EXERCISE:
For the records that follow, please set down exactly the lines between the one holding "- The dialogue controller must protect" and the one holding "- This is referred", inclusive, and only those.

PROVIDED DATA:
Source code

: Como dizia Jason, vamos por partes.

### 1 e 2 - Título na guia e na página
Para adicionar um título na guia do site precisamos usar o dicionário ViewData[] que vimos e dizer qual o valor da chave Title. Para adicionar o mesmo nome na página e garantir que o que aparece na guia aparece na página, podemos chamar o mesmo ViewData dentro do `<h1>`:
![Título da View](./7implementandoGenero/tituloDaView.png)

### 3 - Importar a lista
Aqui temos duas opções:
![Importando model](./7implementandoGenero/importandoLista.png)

==

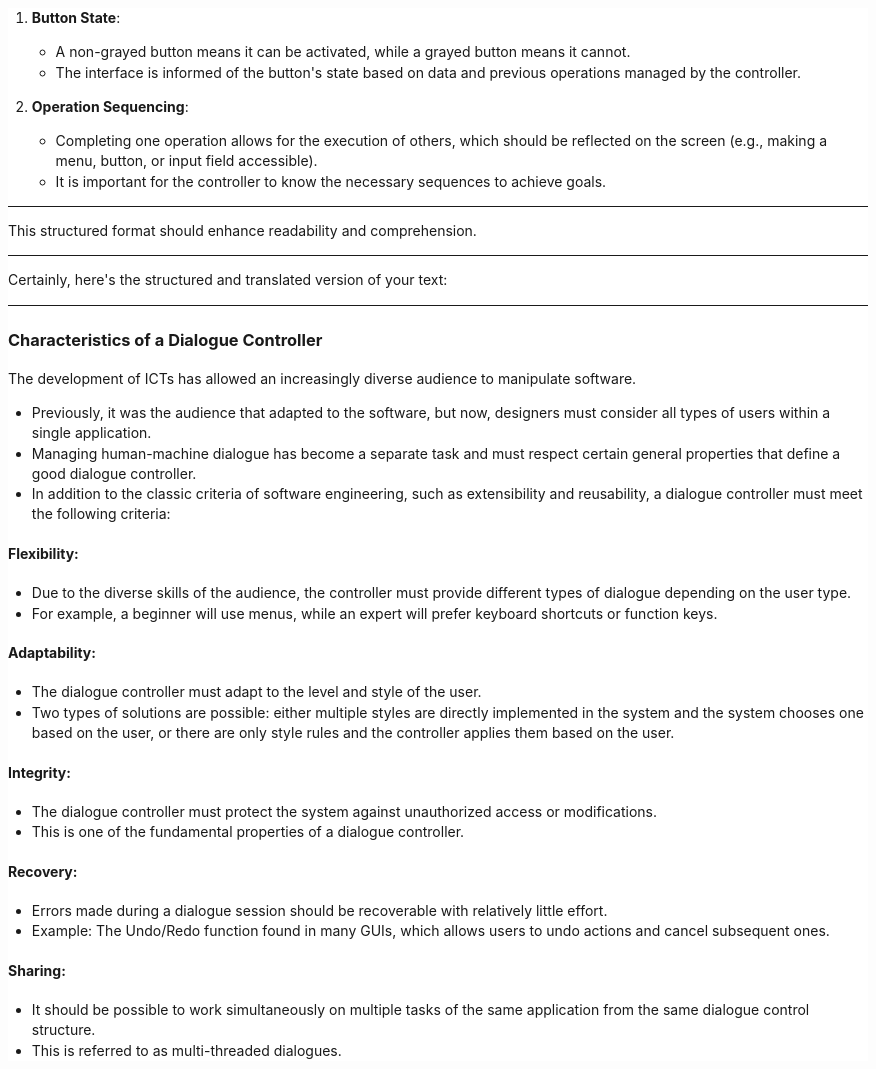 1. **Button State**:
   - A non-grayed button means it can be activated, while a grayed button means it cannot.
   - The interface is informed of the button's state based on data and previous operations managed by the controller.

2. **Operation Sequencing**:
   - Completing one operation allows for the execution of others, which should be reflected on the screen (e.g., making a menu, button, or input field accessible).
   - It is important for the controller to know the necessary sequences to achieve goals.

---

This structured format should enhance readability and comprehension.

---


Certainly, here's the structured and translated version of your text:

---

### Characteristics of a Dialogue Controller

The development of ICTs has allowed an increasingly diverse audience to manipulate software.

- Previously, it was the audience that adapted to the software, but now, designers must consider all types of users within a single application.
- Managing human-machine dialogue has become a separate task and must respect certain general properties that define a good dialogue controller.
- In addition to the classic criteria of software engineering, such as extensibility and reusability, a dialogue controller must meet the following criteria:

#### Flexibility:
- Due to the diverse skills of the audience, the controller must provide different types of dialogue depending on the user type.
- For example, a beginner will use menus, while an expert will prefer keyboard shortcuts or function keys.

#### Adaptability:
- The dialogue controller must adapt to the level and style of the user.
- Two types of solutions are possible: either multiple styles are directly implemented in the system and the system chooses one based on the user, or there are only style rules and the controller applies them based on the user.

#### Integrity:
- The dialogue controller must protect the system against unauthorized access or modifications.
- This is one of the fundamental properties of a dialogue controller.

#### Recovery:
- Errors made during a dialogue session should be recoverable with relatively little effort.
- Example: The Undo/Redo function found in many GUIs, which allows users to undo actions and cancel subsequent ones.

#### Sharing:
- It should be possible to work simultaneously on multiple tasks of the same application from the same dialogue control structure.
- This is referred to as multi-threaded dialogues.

EXERCISE OUTPUT:
- The dialogue controller must protect the system against unauthorized access or modifications.
- This is one of the fundamental properties of a dialogue controller.

#### Recovery:
- Errors made during a dialogue session should be recoverable with relatively little effort.
- Example: The Undo/Redo function found in many GUIs, which allows users to undo actions and cancel subsequent ones.

#### Sharing:
- It should be possible to work simultaneously on multiple tasks of the same application from the same dialogue control structure.
- This is referred to as multi-threaded dialogues.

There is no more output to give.